* Source passage:
# Adding VAT to an invoice after payment?



## Dancin homer (23 Apr 2009)

Hi hope someone can help me with this...
In November last year we had are house rewired by a qualified electrician at a cost of £2k and payed as soon as we got the invoice which stated, 'Total including materials and labour £2285 No VAT'. Fast forward to April and we get a letter saying that the company ommited to include the vat to all invoices since September 2007. He was 'given a large contract that took hin over the VAT threshold..Which didn't work out... To bear the full cost will certainley close my buisiness'

Does anyone know where we stand with this? the citizens advice weren't 100% but they said we maynot have to pay it but we may get taken to court.

Many thanks


----------



## DavyJones (23 Apr 2009)

I do feel for the guy and probably would cough up the €300 odd (13.5%), If I liked him. it will probably be less as he can claim the 21% back from materials to bring the size of your original bill down.

* Task to carry out:
Copy out the forum thread about adding VAT after payment in full, word for word. The entries after this point have no connection to the forum thread about adding VAT after payment.

* Records:
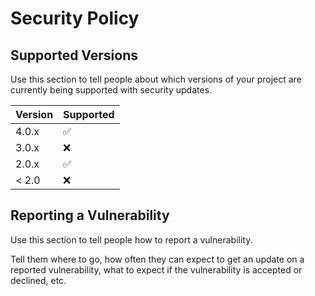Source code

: # Security Policy

## Supported Versions

Use this section to tell people about which versions of your project are
currently being supported with security updates.

| Version | Supported          |
| ------- | ------------------ |
|  4.0.x  | :white_check_mark: |
|  3.0.x  | :x:                |
|  2.0.x  | :white_check_mark: |
|  < 2.0  | :x:                |

## Reporting a Vulnerability

Use this section to tell people how to report a vulnerability.

Tell them where to go, how often they can expect to get an update on a
reported vulnerability, what to expect if the vulnerability is accepted or
declined, etc.
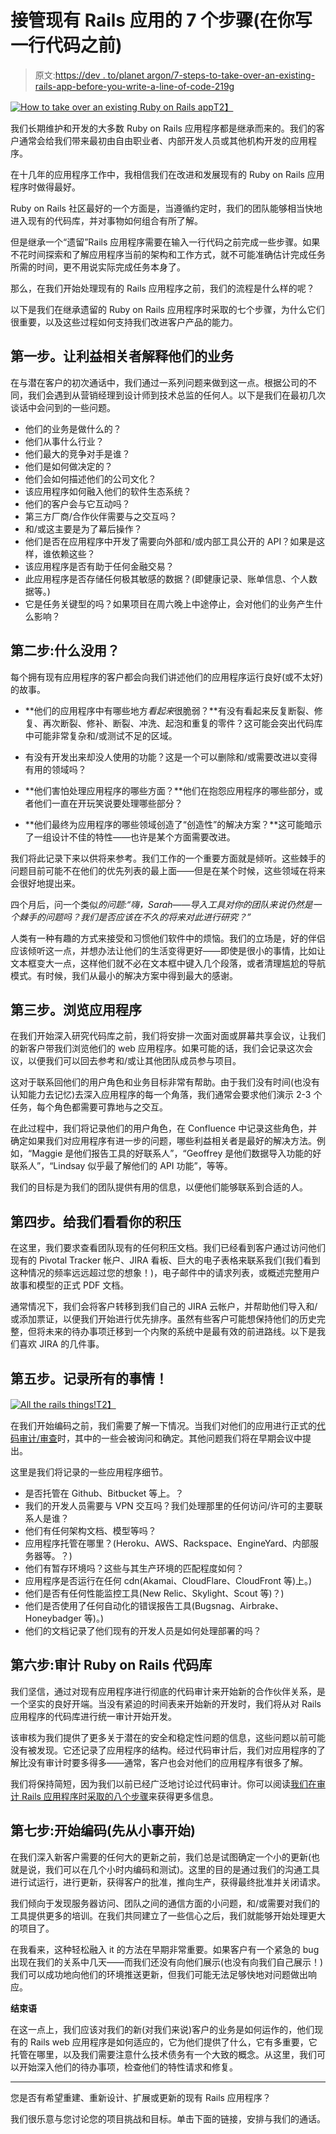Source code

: # 接管现有 Rails 应用的 7 个步骤(在你写一行代码之前)

> 原文:[https://dev . to/planet argon/7-steps-to-take-over-an-existing-rails-app-before-you-write-a-line-of-code-219g](https://dev.to/planetargon/7-steps-to-take-over-an-existing-rails-app-before-you-write-a-line-of-code-219g)

[![How to take over an existing Ruby on Rails app](../Images/c9b1ef104faa5bd42a15047b01ad367c.png)T2】](https://res.cloudinary.com/practicaldev/image/fetch/s--DTDWkEu0--/c_limit%2Cf_auto%2Cfl_progressive%2Cq_auto%2Cw_880/https://s3-us-west-2.amazonaws.com/planetargon-blog/images/2018/0218/7-steps-to-take-over-existing-rails%2Bapp.png)

我们长期维护和开发的大多数 Ruby on Rails 应用程序都是继承而来的。我们的客户通常会给我们带来最初由自由职业者、内部开发人员或其他机构开发的应用程序。

在十几年的应用程序工作中，我相信我们在改进和发展现有的 Ruby on Rails 应用程序时做得最好。

Ruby on Rails 社区最好的一个方面是，当遵循约定时，我们的团队能够相当快地进入现有的代码库，并对事物如何组合有所了解。

但是继承一个“遗留”Rails 应用程序需要在输入一行代码之前完成一些步骤。如果不花时间探索和了解应用程序当前的架构和工作方式，就不可能准确估计完成任务所需的时间，更不用说实际完成任务本身了。

那么，在我们开始处理现有的 Rails 应用程序之前，我们的流程是什么样的呢？

以下是我们在继承遗留的 Ruby on Rails 应用程序时采取的七个步骤，为什么它们很重要，以及这些过程如何支持我们改进客户产品的能力。

## 第一步。让利益相关者解释他们的业务

在与潜在客户的初次通话中，我们通过一系列问题来做到这一点。根据公司的不同，我们会遇到从营销经理到设计师到技术总监的任何人。以下是我们在最初几次谈话中会问到的一些问题。

*   他们的业务是做什么的？
*   他们从事什么行业？
*   他们最大的竞争对手是谁？
*   他们是如何做决定的？
*   他们会如何描述他们的公司文化？
*   该应用程序如何融入他们的软件生态系统？
*   他们的客户会与它互动吗？
*   第三方厂商/合作伙伴需要与之交互吗？
*   和/或这主要是为了幕后操作？
*   他们是否在应用程序中开发了需要向外部和/或内部工具公开的 API？如果是这样，谁依赖这些？
*   该应用程序是否有助于任何金融交易？
*   此应用程序是否存储任何极其敏感的数据？(即健康记录、账单信息、个人数据等。)
*   它是任务关键型的吗？如果项目在周六晚上中途停止，会对他们的业务产生什么影响？

## 第二步:什么没用？

每个拥有现有应用程序的客户都会向我们讲述他们的应用程序运行良好(或不太好)的故事。

*   **他们的应用程序中有哪些地方*看起来*很脆弱？**有没有看起来反复断裂、修复、再次断裂、修补、断裂、冲洗、起泡和重复的零件？这可能会突出代码库中可能非常复杂和/或测试不足的区域。

*   有没有开发出来却没人使用的功能？这是一个可以删除和/或需要改进以变得有用的领域吗？

*   **他们害怕处理应用程序的哪些方面？**他们在抱怨应用程序的哪些部分，或者他们一直在开玩笑说要处理哪些部分？

*   **他们最终为应用程序的哪些领域创造了“创造性”的解决方案？**这可能暗示了一组设计不佳的特性——也许是某个方面需要改进。

我们将此记录下来以供将来参考。我们工作的一个重要方面就是倾听。这些棘手的问题目前可能不在他们的优先列表的最上面——但是在某个时候，这些领域在将来会很好地提出来。

四个月后，问一个类似*的问题:“嗨，Sarah——导入工具对你的团队来说仍然是一个棘手的问题吗？我们是否应该在不久的将来对此进行研究？”*

人类有一种有趣的方式来接受和习惯他们软件中的烦恼。我们的立场是，好的伴侣应该倾听这一点，并想办法让他们的生活变得更好——即使是很小的事情，比如让文本框变大一点，这样他们就不必在文本框中键入几个段落，或者清理尴尬的导航模式。有时候，我们从最小的解决方案中得到最大的感谢。

## 第三步。浏览应用程序

在我们开始深入研究代码库之前，我们将安排一次面对面或屏幕共享会议，让我们的新客户带我们浏览他们的 web 应用程序。如果可能的话，我们会记录这次会议，以便我们可以回去参考和/或让其他团队成员参与项目。

这对于联系回他们的用户角色和业务目标非常有帮助。由于我们没有时间(也没有认知能力去记忆)去深入应用程序的每一个角落，我们通常会要求他们演示 2-3 个任务，每个角色都需要可靠地与之交互。

在此过程中，我们将记录他们的用户角色，在 Confluence 中记录这些角色，并确定如果我们对应用程序有进一步的问题，哪些利益相关者是最好的解决方法。例如，“Maggie 是他们报告工具的好联系人”，“Geoffrey 是他们数据导入功能的好联系人”，“Lindsay 似乎最了解他们的 API 功能”，等等。

我们的目标是为我们的团队提供有用的信息，以便他们能够联系到合适的人。

## 第四步。给我们看看你的积压

在这里，我们要求查看团队现有的任何积压文档。我们已经看到客户通过访问他们现有的 Pivotal Tracker 帐户、JIRA 看板、巨大的电子表格来联系我们(我们看到这种情况的频率远远超过您的想象！)，电子邮件中的请求列表，或概述完整用户故事和模型的正式 PDF 文档。

通常情况下，我们会将客户转移到我们自己的 JIRA 云帐户，并帮助他们导入和/或添加票证，以便我们开始进行优先排序。虽然有些客户可能想保持他们的历史完整，但将未来的待办事项迁移到一个内聚的系统中是最有效的前进路线。以下是我们喜欢 JIRA 的几件事。

## 第五步。记录所有的事情！

[![All the rails things!](../Images/d8149d19d7c7b26d98b45ec000210e16.png)T2】](https://res.cloudinary.com/practicaldev/image/fetch/s--J6Lu6oM_--/c_limit%2Cf_auto%2Cfl_progressive%2Cq_auto%2Cw_880/https://s3-us-west-2.amazonaws.com/planetargon-blog/images/2018/0218/all-the-rails-things.jpg)

在我们开始编码之前，我们需要了解一下情况。当我们对他们的应用进行正式的[代码审计/审查](https://www.planetargon.com/services/ruby-on-rails-code-audit)时，其中的一些会被询问和确定。其他问题我们将在早期会议中提出。

这里是我们将记录的一些应用程序细节。

*   是否托管在 Github、Bitbucket 等上。？
*   我们的开发人员需要与 VPN 交互吗？我们处理那里的任何访问/许可的主要联系人是谁？
*   他们有任何架构文档、模型等吗？
*   应用程序托管在哪里？(Heroku、AWS、Rackspace、EngineYard、内部服务器等。？)
*   他们有暂存环境吗？这些与其生产环境的匹配程度如何？
*   应用程序是否运行在任何 cdn(Akamai、CloudFlare、CloudFront 等)上。)
*   他们是否有任何性能监控工具(New Relic、Skylight、Scout 等)？)
*   他们是否使用了任何自动化的错误报告工具(Bugsnag、Airbrake、Honeybadger 等)。)
*   他们的文档记录了他们现有的开发人员是如何处理部署的吗？

## 第六步:审计 Ruby on Rails 代码库

我们坚信，通过对现有应用程序进行彻底的代码审计来开始新的合作伙伴关系，是一个坚实的良好开端。当没有紧迫的时间表来开始新的开发时，我们将从对 Rails 应用程序的代码库进行统一审计开始开发。

该审核为我们提供了更多关于潜在的安全和稳定性问题的信息，这些问题以前可能没有被发现。它还记录了应用程序的结构。经过代码审计后，我们对应用程序的了解比没有审计时要多得多——通常，客户也会对他们的应用程序有很多了解。

我们将保持简短，因为我们以前已经广泛地讨论过代码审计。你可以阅读[我们在审计 Rails 应用程序时采取的八个步骤](https://blog.planetargon.com/entries/ruby-on-rails-code-audits-8-steps-to-review-your-app)来获得更多信息。

## 第七步:开始编码(先从小事开始)

在我们深入新客户需要的任何大的更新之前，我们总是试图确定一个小的更新(也就是说，我们可以在几个小时内编码和测试)。这里的目的是通过我们的沟通工具进行试运行，进行更新，获得客户的批准，推向生产，获得最终批准并关闭请求。

我们倾向于发现服务器访问、团队之间的通信方面的小问题，和/或需要对我们的工具提供更多的培训。在我们共同建立了一些信心之后，我们就能够开始处理更大的项目了。

在我看来，这种轻松融入 it 的方法在早期非常重要。如果客户有一个紧急的 bug 出现在我们的关系中几天——而我们还没有向他们展示(也没有向我们自己展示！)我们可以成功地向他们的环境推送更新，但我们可能无法足够快地对问题做出响应。

**结束语**

在这一点上，我们应该对我们的新(对我们来说)客户的业务是如何运作的，他们现有的 Rails web 应用程序是如何适应的，它为他们提供了什么，它有多重要，它托管在哪里，以及我们需要注意什么技术债务有一个大致的概念。从这里，我们可以开始深入他们的待办事项，检查他们的特性请求和修复。

* * *

您是否有希望重建、重新设计、扩展或更新的现有 Rails 应用程序？

我们很乐意与您讨论您的项目挑战和目标。单击下面的链接，安排与我们的通话。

* Written solution:
# Adding VAT to an invoice after payment?



## Dancin homer (23 Apr 2009)

Hi hope someone can help me with this...
In November last year we had are house rewired by a qualified electrician at a cost of £2k and payed as soon as we got the invoice which stated, 'Total including materials and labour £2285 No VAT'. Fast forward to April and we get a letter saying that the company ommited to include the vat to all invoices since September 2007. He was 'given a large contract that took hin over the VAT threshold..Which didn't work out... To bear the full cost will certainley close my buisiness'

Does anyone know where we stand with this? the citizens advice weren't 100% but they said we maynot have to pay it but we may get taken to court.

Many thanks


----------



## DavyJones (23 Apr 2009)

I do feel for the guy and probably would cough up the €300 odd (13.5%), If I liked him. it will probably be less as he can claim the 21% back from materials to bring the size of your original bill down.